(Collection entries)

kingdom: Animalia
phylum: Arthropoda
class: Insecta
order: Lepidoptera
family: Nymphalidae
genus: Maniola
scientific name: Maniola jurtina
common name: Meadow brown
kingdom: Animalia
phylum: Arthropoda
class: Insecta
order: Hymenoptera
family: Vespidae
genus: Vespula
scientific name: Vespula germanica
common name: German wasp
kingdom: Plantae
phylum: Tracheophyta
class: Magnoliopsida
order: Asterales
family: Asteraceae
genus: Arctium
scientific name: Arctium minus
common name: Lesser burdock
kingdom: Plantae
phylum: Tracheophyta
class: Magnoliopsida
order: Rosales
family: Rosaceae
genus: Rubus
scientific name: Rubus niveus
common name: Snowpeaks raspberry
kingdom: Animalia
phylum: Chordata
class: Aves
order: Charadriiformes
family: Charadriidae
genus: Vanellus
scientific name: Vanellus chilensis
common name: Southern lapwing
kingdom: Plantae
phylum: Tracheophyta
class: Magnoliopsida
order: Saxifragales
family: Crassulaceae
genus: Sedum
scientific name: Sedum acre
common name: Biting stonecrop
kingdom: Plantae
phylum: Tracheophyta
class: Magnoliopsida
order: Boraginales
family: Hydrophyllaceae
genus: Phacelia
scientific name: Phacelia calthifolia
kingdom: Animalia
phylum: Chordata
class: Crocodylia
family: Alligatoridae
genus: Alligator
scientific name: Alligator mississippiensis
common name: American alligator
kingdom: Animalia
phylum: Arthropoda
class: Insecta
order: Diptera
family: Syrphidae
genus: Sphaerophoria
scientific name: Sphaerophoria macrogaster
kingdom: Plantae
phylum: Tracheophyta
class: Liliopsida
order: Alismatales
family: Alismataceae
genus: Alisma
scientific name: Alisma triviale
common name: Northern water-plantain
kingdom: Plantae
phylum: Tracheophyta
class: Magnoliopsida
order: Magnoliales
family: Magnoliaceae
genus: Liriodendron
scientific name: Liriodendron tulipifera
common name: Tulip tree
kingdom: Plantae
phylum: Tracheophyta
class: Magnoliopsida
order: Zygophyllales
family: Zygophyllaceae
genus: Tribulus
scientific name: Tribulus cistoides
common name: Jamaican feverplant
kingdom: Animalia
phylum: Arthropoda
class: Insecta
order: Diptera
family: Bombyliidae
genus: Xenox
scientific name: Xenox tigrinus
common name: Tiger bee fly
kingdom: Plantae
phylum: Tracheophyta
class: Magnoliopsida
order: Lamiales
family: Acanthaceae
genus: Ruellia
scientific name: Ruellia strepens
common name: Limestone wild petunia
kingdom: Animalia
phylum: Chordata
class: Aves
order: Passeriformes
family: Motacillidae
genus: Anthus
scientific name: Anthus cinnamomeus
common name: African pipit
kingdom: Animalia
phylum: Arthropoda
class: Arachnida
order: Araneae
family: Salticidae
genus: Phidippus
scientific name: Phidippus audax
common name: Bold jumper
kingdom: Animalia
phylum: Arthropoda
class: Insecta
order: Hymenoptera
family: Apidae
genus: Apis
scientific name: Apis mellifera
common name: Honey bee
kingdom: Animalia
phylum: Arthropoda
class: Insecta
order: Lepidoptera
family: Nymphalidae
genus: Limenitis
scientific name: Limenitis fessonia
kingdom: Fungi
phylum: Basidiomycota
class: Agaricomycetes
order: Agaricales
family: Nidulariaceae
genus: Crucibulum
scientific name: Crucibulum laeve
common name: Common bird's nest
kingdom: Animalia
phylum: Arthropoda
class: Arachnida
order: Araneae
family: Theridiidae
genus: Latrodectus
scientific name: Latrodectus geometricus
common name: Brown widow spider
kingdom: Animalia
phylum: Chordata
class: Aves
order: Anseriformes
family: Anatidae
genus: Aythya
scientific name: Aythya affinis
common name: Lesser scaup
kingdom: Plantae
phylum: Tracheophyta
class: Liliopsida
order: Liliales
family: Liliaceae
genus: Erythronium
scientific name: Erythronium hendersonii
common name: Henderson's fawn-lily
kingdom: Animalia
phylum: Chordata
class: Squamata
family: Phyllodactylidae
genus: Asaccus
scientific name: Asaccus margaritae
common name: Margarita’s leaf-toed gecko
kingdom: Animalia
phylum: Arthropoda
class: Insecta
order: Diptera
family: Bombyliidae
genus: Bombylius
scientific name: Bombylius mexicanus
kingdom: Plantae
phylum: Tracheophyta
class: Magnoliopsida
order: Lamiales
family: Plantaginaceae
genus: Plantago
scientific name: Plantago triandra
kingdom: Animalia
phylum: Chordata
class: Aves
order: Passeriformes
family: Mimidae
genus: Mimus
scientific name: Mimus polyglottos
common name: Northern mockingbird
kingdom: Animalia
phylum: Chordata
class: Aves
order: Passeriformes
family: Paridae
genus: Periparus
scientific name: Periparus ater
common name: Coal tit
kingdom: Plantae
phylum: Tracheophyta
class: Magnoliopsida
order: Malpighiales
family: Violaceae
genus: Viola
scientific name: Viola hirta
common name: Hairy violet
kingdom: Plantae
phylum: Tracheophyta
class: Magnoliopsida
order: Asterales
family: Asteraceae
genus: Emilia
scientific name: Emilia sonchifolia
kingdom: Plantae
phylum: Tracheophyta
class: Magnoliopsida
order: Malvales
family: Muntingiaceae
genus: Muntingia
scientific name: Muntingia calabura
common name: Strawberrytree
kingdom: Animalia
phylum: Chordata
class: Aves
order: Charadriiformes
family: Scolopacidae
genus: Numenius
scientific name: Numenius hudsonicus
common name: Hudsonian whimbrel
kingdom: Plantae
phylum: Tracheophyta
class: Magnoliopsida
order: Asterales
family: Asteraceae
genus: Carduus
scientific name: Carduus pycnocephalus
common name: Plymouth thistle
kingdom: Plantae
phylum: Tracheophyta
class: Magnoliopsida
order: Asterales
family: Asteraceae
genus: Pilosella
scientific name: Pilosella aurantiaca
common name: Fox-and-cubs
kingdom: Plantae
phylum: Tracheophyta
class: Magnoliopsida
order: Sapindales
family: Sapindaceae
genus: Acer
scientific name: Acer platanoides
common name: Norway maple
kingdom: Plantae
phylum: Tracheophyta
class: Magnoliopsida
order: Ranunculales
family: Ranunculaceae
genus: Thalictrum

Exercise details:
Extract, unchanged, the lines of the data between the line holding "genus: Bombylius" and the line holding "family: Mimidae", inclusive.

Exercise output:
genus: Bombylius
scientific name: Bombylius mexicanus
kingdom: Plantae
phylum: Tracheophyta
class: Magnoliopsida
order: Lamiales
family: Plantaginaceae
genus: Plantago
scientific name: Plantago triandra
kingdom: Animalia
phylum: Chordata
class: Aves
order: Passeriformes
family: Mimidae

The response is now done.